____ THE INPUT

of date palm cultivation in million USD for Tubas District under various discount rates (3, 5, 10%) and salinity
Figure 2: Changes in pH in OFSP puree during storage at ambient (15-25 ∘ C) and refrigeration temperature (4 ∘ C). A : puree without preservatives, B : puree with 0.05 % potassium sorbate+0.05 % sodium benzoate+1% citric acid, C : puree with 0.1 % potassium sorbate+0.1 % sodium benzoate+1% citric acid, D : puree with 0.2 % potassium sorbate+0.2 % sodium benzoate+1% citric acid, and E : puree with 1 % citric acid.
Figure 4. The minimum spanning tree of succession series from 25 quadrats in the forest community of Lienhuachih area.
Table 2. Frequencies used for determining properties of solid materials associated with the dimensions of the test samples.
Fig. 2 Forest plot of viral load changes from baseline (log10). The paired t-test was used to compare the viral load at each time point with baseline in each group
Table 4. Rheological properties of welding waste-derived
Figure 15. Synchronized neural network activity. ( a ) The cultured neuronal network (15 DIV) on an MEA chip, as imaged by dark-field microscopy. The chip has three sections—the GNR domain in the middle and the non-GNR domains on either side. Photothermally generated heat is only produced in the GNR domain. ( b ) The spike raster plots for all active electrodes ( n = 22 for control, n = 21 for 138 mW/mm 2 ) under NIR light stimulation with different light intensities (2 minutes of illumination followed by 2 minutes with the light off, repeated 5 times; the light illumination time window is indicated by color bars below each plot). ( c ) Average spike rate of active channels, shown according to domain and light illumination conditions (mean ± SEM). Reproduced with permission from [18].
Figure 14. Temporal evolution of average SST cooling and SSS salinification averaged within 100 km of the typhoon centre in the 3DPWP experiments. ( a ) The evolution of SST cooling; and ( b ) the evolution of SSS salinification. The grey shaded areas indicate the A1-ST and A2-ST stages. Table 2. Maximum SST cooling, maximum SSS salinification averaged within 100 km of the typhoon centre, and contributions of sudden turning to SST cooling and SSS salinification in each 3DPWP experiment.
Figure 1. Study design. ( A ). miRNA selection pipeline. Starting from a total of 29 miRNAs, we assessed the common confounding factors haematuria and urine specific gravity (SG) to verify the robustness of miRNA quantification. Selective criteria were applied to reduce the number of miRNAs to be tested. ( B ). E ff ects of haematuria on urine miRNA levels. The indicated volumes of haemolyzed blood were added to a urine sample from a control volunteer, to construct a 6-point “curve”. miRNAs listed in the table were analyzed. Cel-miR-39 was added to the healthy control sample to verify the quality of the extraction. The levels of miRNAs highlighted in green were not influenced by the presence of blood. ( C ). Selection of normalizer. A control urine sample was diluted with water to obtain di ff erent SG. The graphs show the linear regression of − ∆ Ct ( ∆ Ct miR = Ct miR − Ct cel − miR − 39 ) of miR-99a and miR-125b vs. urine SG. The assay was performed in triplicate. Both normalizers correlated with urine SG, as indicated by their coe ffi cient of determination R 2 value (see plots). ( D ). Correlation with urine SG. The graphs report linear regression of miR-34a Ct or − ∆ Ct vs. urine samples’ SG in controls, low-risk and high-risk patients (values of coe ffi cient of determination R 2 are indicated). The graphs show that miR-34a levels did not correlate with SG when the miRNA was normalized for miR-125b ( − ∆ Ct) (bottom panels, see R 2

________

PROBLEM TO SOLVE: Line by line, output the records exactly as given.

TASK RESPONSE:
of date palm cultivation in million USD for Tubas District under various discount rates (3, 5, 10%) and salinity
Figure 2: Changes in pH in OFSP puree during storage at ambient (15-25 ∘ C) and refrigeration temperature (4 ∘ C). A : puree without preservatives, B : puree with 0.05 % potassium sorbate+0.05 % sodium benzoate+1% citric acid, C : puree with 0.1 % potassium sorbate+0.1 % sodium benzoate+1% citric acid, D : puree with 0.2 % potassium sorbate+0.2 % sodium benzoate+1% citric acid, and E : puree with 1 % citric acid.
Figure 4. The minimum spanning tree of succession series from 25 quadrats in the forest community of Lienhuachih area.
Table 2. Frequencies used for determining properties of solid materials associated with the dimensions of the test samples.
Fig. 2 Forest plot of viral load changes from baseline (log10). The paired t-test was used to compare the viral load at each time point with baseline in each group
Table 4. Rheological properties of welding waste-derived
Figure 15. Synchronized neural network activity. ( a ) The cultured neuronal network (15 DIV) on an MEA chip, as imaged by dark-field microscopy. The chip has three sections—the GNR domain in the middle and the non-GNR domains on either side. Photothermally generated heat is only produced in the GNR domain. ( b ) The spike raster plots for all active electrodes ( n = 22 for control, n = 21 for 138 mW/mm 2 ) under NIR light stimulation with different light intensities (2 minutes of illumination followed by 2 minutes with the light off, repeated 5 times; the light illumination time window is indicated by color bars below each plot). ( c ) Average spike rate of active channels, shown according to domain and light illumination conditions (mean ± SEM). Reproduced with permission from [18].
Figure 14. Temporal evolution of average SST cooling and SSS salinification averaged within 100 km of the typhoon centre in the 3DPWP experiments. ( a ) The evolution of SST cooling; and ( b ) the evolution of SSS salinification. The grey shaded areas indicate the A1-ST and A2-ST stages. Table 2. Maximum SST cooling, maximum SSS salinification averaged within 100 km of the typhoon centre, and contributions of sudden turning to SST cooling and SSS salinification in each 3DPWP experiment.
Figure 1. Study design. ( A ). miRNA selection pipeline. Starting from a total of 29 miRNAs, we assessed the common confounding factors haematuria and urine specific gravity (SG) to verify the robustness of miRNA quantification. Selective criteria were applied to reduce the number of miRNAs to be tested. ( B ). E ff ects of haematuria on urine miRNA levels. The indicated volumes of haemolyzed blood were added to a urine sample from a control volunteer, to construct a 6-point “curve”. miRNAs listed in the table were analyzed. Cel-miR-39 was added to the healthy control sample to verify the quality of the extraction. The levels of miRNAs highlighted in green were not influenced by the presence of blood. ( C ). Selection of normalizer. A control urine sample was diluted with water to obtain di ff erent SG. The graphs show the linear regression of − ∆ Ct ( ∆ Ct miR = Ct miR − Ct cel − miR − 39 ) of miR-99a and miR-125b vs. urine SG. The assay was performed in triplicate. Both normalizers correlated with urine SG, as indicated by their coe ffi cient of determination R 2 value (see plots). ( D ). Correlation with urine SG. The graphs report linear regression of miR-34a Ct or − ∆ Ct vs. urine samples’ SG in controls, low-risk and high-risk patients (values of coe ffi cient of determination R 2 are indicated). The graphs show that miR-34a levels did not correlate with SG when the miRNA was normalized for miR-125b ( − ∆ Ct) (bottom panels, see R 2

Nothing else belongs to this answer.